A great deal of detailed information has surfaced regarding the infamous Target data security breach that affected the credit and debit card information of over 40 million Target shoppers over the holiday season. This breach was announced by Target on December 19th, 2013. Since that time, Target recently reported that its net profit for the critical 4th Quarter Holiday shopping season was down 46%, and that it had already incurred $61 Million in expenses related to the breach. The total cost of the breach is expected by some equities analysts to top $1 Billion dollars. If Target is found to have violated Payment Card Industry standards (PCI), they could be subject to huge fines related to this breach.
It has been reported that the source of the Target intrusion was stolen access credentials to a vendor portal that had been issued to a PA based HVAC contractor. Apparently, vendors that provide services to Target use an external vendor management portal named Ariba to submit invoices and receive payment from Target. It is thought that the attackers somehow gained access to the administrative portal to the vendor system which allowed them to gain access to Target’s internal network.

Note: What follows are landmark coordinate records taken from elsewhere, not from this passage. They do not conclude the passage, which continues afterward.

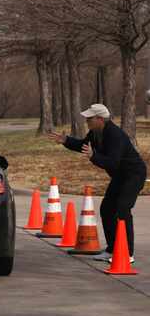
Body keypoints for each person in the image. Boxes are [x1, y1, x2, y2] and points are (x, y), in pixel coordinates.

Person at [48, 104, 145, 264]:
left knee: (122, 208)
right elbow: (83, 146)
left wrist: (94, 156)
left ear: (100, 119)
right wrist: (66, 141)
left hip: (133, 175)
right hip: (120, 176)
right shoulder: (95, 132)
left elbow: (113, 162)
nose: (87, 121)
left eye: (90, 118)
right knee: (106, 209)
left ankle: (127, 253)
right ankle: (112, 249)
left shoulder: (115, 135)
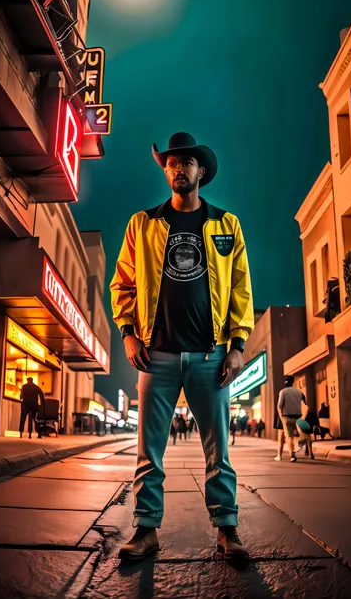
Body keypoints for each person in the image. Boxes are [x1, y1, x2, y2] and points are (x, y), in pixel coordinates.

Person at [111, 132, 254, 562]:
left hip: (212, 356)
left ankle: (227, 530)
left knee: (218, 450)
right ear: (166, 170)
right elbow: (124, 283)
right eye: (172, 162)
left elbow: (241, 288)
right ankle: (146, 529)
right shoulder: (144, 223)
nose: (178, 168)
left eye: (186, 162)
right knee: (148, 450)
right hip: (156, 356)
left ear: (201, 171)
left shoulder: (226, 225)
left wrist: (238, 344)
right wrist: (128, 333)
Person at [276, 375, 307, 462]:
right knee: (296, 435)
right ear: (293, 382)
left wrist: (281, 417)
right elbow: (305, 404)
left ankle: (292, 455)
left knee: (289, 436)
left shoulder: (283, 392)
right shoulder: (299, 392)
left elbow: (279, 406)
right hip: (298, 417)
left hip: (287, 417)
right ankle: (303, 446)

The credentials to access the vendor portal were stolen from the HVAC contractor through an email malware infection known as “Citadel”. The contractor’s only line of defense in use was a free version of the “Malwarebytes” software, which is well known anti-malware software whose free version only works when a user runs a scan on the software. According to the KrebsOnSecurity blog, it is thought that the HVAC contractor and Target initially were not specifically targeted by the attackers. Normally the attackers cast a wide net during malware attacks, which involve sending mass emails which, when opened, download the malware to the email recipients computer. The attackers likely discovered the link to Target after stumbling across the Target portal credentials on one of the HVAC contractor computers. Once access was gained, the intruders were eventually able to distribute the malware to Targets POS registers. The malware sent the stolen data to a server in a Target data center (set up by intruders with stolen credentials) which served as a repository for the stolen data.
This incident sheds some light on the increased vulnerability to cyber-crime that companies are facing today. It is also particularly alarming to smaller companies, since this attack succeeded in damaging a huge retailer like Target, who have a staff of security professionals and large budgets to address these risks. Small companies do not have the resources of a Target, but looking back upon this incident it is ironic that the intrusion could have been prevented by simply using properly installed small business security software.
There are many lessons that can be learned from these events. The first is that your security defenses are no stronger than the weakest link in your chain. The second is that larger organizations need to insist on and obtain proof of adherence to security compliance standards for their vendors and business partners. Lastly, with the advantage of hindsight here, security audits and network penetration testing, while not cheap, are probably not something your company should consider skimping on (just ask Target!)